• **What needs to be done**:
Please return the lines, both ends included, that run from the one containing "pinky tip: (534, 330)" to the last line of the data below, exactly and alone.
== Material for this exercise ==
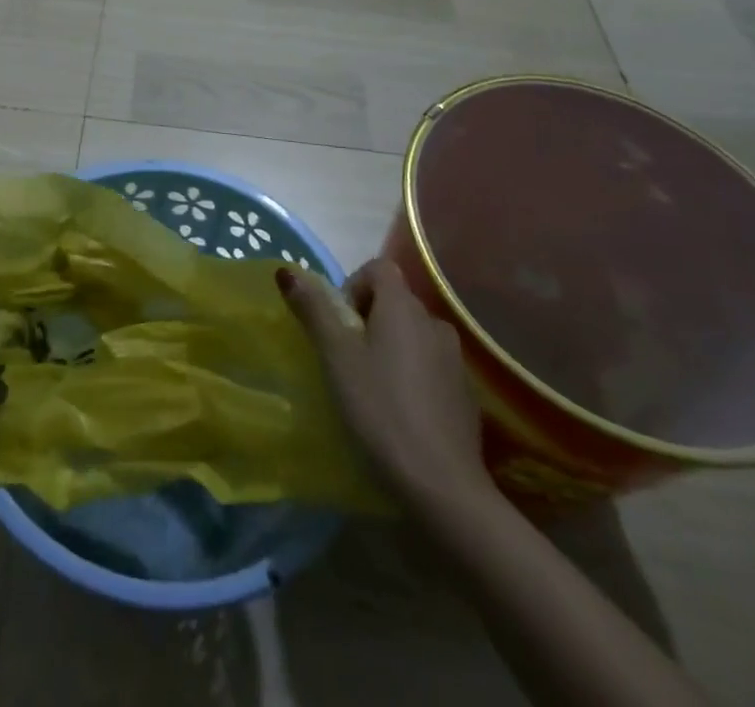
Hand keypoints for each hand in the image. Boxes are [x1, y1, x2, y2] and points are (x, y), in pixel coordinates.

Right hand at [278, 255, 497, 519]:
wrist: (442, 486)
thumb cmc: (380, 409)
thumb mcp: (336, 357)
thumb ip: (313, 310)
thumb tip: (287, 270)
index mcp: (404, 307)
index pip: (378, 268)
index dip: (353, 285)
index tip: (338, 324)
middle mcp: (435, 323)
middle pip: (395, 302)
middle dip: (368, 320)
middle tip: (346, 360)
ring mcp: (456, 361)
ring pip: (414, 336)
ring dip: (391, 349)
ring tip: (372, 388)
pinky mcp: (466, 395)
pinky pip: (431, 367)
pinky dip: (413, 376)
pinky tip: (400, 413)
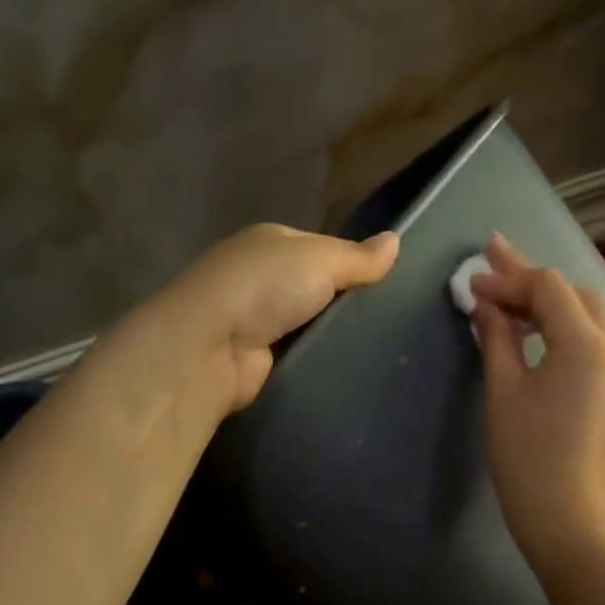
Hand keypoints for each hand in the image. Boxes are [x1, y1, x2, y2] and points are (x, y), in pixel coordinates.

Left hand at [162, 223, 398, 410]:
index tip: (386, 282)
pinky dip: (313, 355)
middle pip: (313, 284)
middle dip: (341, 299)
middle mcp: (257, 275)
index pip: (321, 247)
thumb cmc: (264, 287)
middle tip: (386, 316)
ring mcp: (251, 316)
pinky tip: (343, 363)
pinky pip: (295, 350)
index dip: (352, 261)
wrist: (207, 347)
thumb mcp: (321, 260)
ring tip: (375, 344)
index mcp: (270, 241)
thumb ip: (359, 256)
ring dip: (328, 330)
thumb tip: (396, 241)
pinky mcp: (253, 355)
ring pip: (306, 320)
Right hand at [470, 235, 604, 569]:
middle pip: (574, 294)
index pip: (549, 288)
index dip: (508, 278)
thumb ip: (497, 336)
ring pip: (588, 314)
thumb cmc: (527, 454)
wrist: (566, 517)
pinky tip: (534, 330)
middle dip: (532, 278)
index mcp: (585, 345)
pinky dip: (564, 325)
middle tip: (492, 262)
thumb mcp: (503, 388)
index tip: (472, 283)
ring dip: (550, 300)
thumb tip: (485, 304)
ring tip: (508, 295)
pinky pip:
===
• **Task output**:
pinky tip: (534, 330)
middle dip: (532, 278)
index mcp: (585, 345)
pinky dip: (564, 325)
middle tip: (492, 262)
thumb mcp: (503, 388)
index tip: (472, 283)
ring dip: (550, 300)
thumb tip: (485, 304)
ring tip: (508, 295)
pinky pip:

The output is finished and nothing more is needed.